И все же он не вполне сознавал, насколько он важен для государства, не замечал, может быть, какое множество подобных ему людей встречается на любых путях жизни, не замечал, что, собственно говоря, он основа основ национального пудинга.
Было слово, которое он научился писать еще в раннем детстве: оно начиналось с «К», вторая буква была «О», третья — «М», четвертая — «П», пятая — «Р», шестая — «О», седьмая — «М», восьмая — «И», девятая — «С» и десятая тоже «С». Выученное, едва он выкарабкался из колясочки, это слово навеки запечатлелось в его памяти. Он брал его с собой в контору, он брал его с собой в церковь, он брал его с собой в постель, когда ложился спать. А теперь, став общественным деятелем, он взял его с собой в парламент.
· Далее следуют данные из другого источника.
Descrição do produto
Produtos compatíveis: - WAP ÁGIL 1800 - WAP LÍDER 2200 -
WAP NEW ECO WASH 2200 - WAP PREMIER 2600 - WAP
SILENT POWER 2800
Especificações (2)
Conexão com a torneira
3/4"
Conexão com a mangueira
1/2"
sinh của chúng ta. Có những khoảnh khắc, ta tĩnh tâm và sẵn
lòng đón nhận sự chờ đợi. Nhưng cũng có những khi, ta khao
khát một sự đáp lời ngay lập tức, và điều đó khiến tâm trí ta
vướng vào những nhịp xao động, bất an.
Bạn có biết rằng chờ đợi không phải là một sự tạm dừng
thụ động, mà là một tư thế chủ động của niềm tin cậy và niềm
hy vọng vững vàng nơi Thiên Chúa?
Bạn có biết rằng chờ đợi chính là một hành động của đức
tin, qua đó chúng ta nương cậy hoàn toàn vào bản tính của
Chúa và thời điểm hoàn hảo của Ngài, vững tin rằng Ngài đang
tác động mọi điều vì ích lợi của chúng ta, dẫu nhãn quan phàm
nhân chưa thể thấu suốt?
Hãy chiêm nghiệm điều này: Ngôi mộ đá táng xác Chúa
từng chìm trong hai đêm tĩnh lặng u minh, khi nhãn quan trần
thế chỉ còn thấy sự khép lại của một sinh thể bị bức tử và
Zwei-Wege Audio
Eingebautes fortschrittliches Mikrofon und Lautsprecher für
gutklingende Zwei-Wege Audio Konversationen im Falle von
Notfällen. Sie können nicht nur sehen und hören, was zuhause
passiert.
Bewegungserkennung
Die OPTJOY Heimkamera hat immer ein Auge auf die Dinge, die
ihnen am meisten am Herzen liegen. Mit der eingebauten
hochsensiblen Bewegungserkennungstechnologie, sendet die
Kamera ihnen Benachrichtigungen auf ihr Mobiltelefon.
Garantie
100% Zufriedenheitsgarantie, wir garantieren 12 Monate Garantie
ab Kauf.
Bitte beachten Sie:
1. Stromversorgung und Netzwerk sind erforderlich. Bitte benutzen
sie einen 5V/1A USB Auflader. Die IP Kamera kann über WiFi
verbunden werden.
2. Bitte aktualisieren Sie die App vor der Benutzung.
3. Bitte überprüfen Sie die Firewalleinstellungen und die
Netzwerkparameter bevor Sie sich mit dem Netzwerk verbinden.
Однако, питая симпатию и даже благоговейное почтение к Джону Булю — этому мифу, который никогда не поступался своими взглядами и упорно отстаивал свои идеалы вопреки любой опасности войны, — он в тех случаях, когда бывал вынужден действовать, предпочитал говорить, что действует так во имя своих принципов, и это было правдой, ибо главный его принцип сводился к глубочайшему неверию в существование принципов как таковых.
Именно это придавало ему такой вес в политике, ибо, устроившись на самой середине качающейся доски, он первый ощущал ее движение, первый реагировал на него и меньше всех от него страдал. Инстинктивно на самую чуточку перемещаясь то туда, то сюда, он не давал качелям развалиться и в то же время испытывал тайное презрение к двум концам доски, которые то взлетали к небу, то тяжело ударялись о землю. Без него парламент ничего не мог сделать, ибо имя ему было легион, да и с ним делал немногим больше.